* **Given problem**
Which lines in the entries below contain the word "catalogue"? Identify each one and copy it in full.

[Stored data]
.....

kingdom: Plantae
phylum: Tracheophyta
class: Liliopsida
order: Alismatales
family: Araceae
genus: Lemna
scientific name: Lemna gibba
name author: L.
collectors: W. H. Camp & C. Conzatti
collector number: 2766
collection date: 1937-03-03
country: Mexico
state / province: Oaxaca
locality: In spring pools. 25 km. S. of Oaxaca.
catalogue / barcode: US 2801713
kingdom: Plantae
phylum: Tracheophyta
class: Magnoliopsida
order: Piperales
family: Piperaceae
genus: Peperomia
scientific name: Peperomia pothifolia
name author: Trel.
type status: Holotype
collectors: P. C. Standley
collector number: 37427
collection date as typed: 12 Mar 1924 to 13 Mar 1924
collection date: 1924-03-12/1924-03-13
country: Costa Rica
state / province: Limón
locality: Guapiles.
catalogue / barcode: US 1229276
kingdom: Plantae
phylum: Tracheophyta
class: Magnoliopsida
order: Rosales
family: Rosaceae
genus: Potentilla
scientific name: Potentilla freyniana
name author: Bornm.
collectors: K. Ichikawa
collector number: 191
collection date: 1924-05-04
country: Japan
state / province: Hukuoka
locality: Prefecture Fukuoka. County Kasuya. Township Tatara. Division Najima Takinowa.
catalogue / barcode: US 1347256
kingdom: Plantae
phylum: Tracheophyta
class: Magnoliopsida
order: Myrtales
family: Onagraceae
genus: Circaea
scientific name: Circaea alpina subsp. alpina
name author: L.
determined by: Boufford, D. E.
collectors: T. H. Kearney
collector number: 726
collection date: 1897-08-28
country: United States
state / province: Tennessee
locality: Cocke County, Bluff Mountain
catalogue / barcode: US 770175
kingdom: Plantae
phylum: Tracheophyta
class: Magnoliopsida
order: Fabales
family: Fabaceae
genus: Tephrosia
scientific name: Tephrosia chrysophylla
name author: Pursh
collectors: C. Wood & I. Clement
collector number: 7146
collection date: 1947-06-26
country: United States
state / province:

.....

* **Output for this task**
catalogue / barcode: US 2801713
catalogue / barcode: US 1229276
catalogue / barcode: US 1347256
catalogue / barcode: US 770175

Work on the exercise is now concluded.